Dataset records:
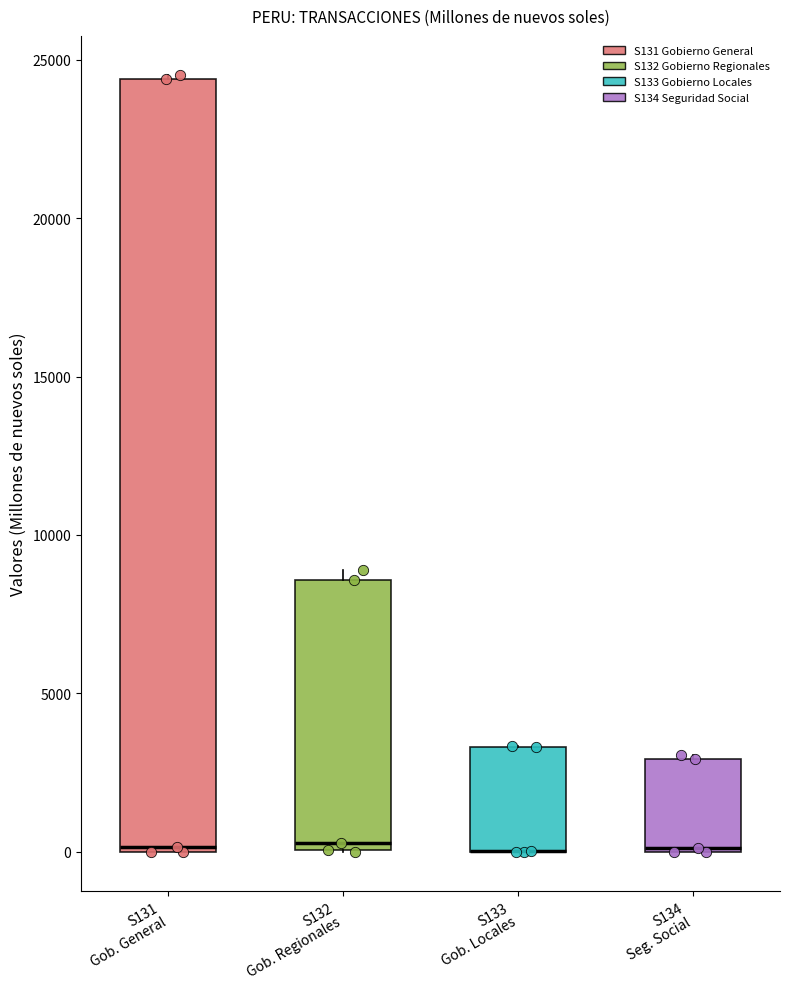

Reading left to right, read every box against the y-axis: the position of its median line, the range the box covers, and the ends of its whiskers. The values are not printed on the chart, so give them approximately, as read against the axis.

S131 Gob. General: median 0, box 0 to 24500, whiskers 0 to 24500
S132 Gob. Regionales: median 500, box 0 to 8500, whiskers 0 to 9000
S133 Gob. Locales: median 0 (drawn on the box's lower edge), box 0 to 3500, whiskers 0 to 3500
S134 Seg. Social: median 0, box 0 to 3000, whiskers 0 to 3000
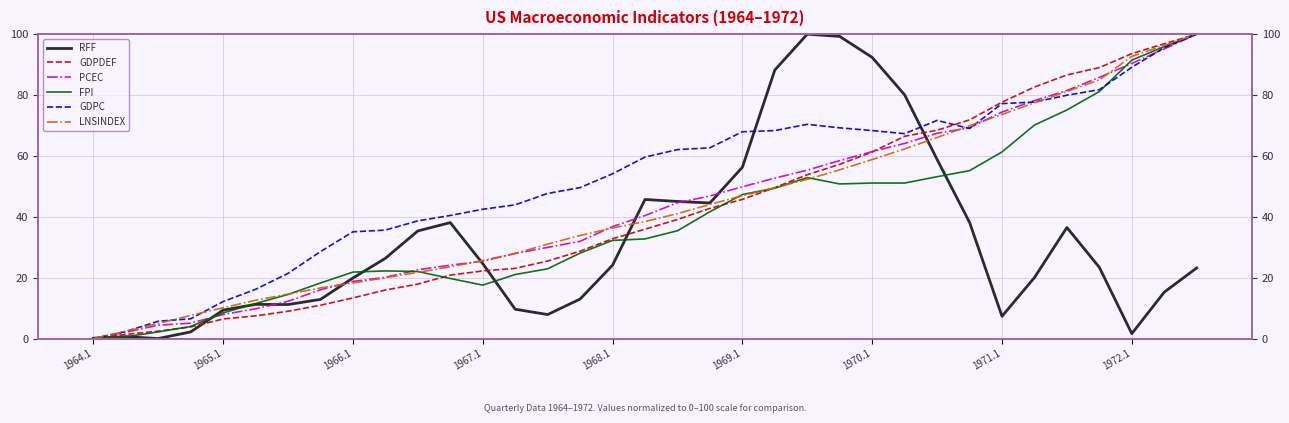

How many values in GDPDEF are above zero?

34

Prompt:
Copy out the records above word for word, leaving out the pictures.

Your response:
Reading left to right, read every box against the y-axis: the position of its median line, the range the box covers, and the ends of its whiskers. The values are not printed on the chart, so give them approximately, as read against the axis.

S131 Gob. General: median 0, box 0 to 24500, whiskers 0 to 24500
S132 Gob. Regionales: median 500, box 0 to 8500, whiskers 0 to 9000
S133 Gob. Locales: median 0 (drawn on the box's lower edge), box 0 to 3500, whiskers 0 to 3500
S134 Seg. Social: median 0, box 0 to 3000, whiskers 0 to 3000

How many values in GDPDEF are above zero?

34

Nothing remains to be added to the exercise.